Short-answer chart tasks
•••••
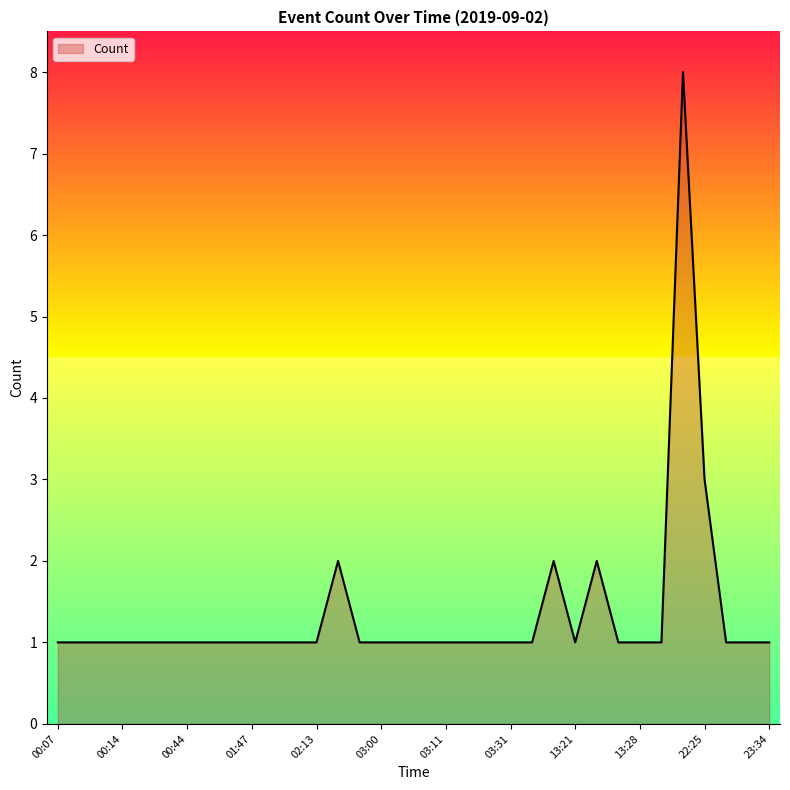

What is the difference between the maximum and minimum values?

7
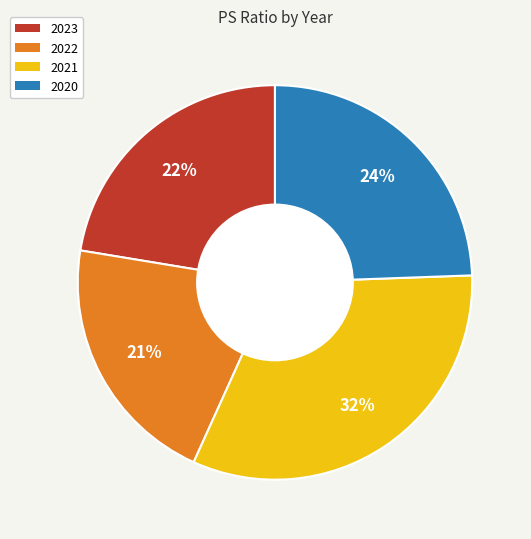

Count the number of slices in the pie.

4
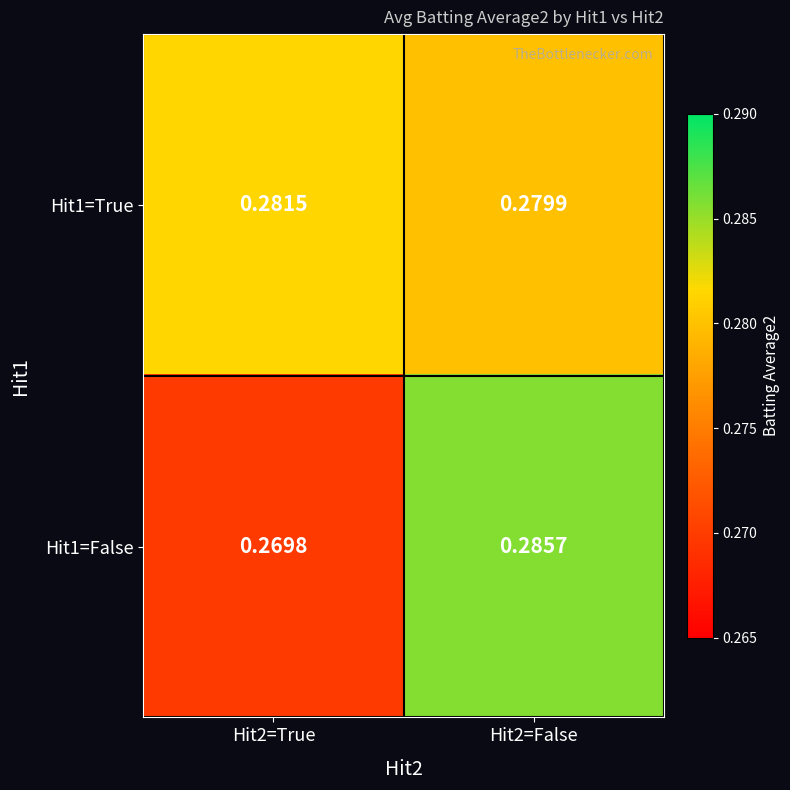

Rank the series by their maximum value, from lowest to highest.

Hit1=True, Hit1=False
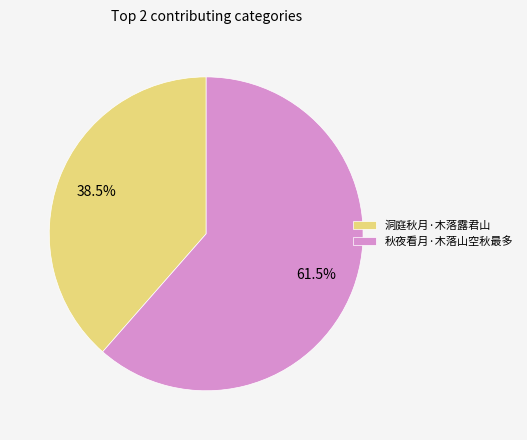

What is the smallest slice in the pie chart?

洞庭秋月·木落露君山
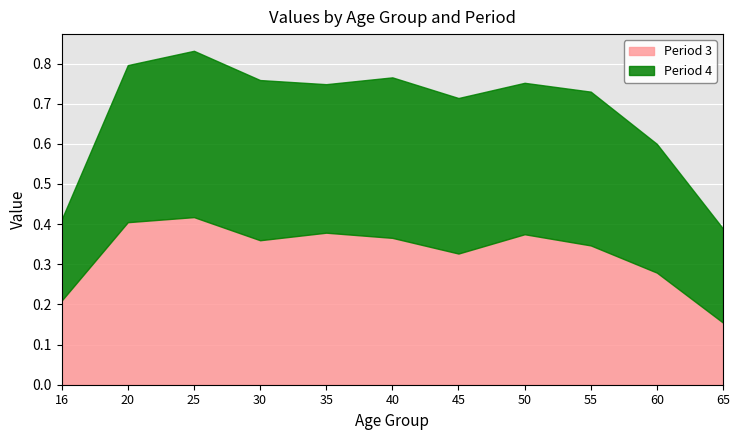

The Period 4 series shows 0.3 at 60. True or false?

True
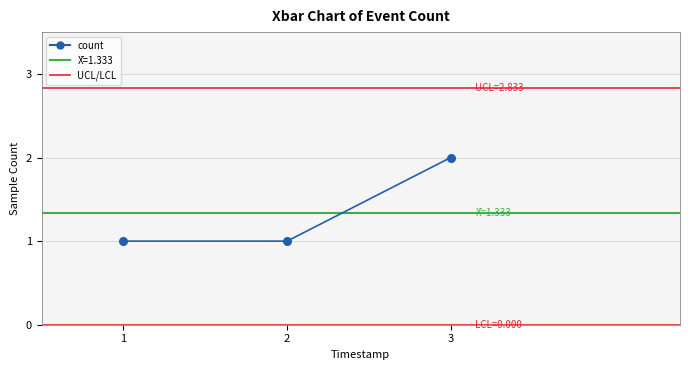

What is the change in value from 1 to 3?

+1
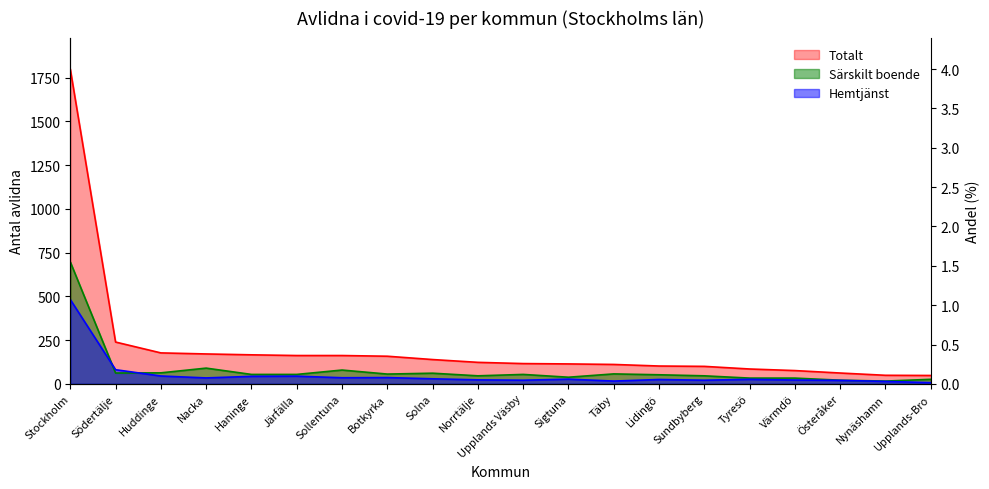

Does the chart have visible grid lines?

No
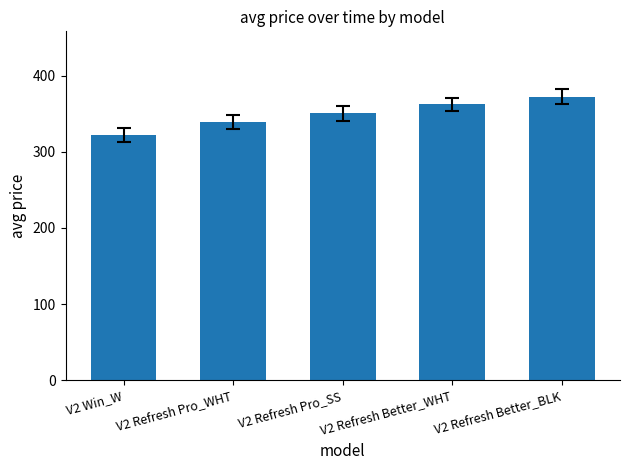

Is it true that the value at V2 Refresh Better_WHT is 362.3?

True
•••••
Problem to solve
Please copy every line of the records above word for word, leaving the pictures out of your answer.

Output for this task
What is the difference between the maximum and minimum values?

7

Count the number of slices in the pie.

4

Rank the series by their maximum value, from lowest to highest.

Hit1=True, Hit1=False

What is the smallest slice in the pie chart?

洞庭秋月·木落露君山

The Period 4 series shows 0.3 at 60. True or false?

True

What is the change in value from 1 to 3?

+1

Does the chart have visible grid lines?

No

Is it true that the value at V2 Refresh Better_WHT is 362.3?

True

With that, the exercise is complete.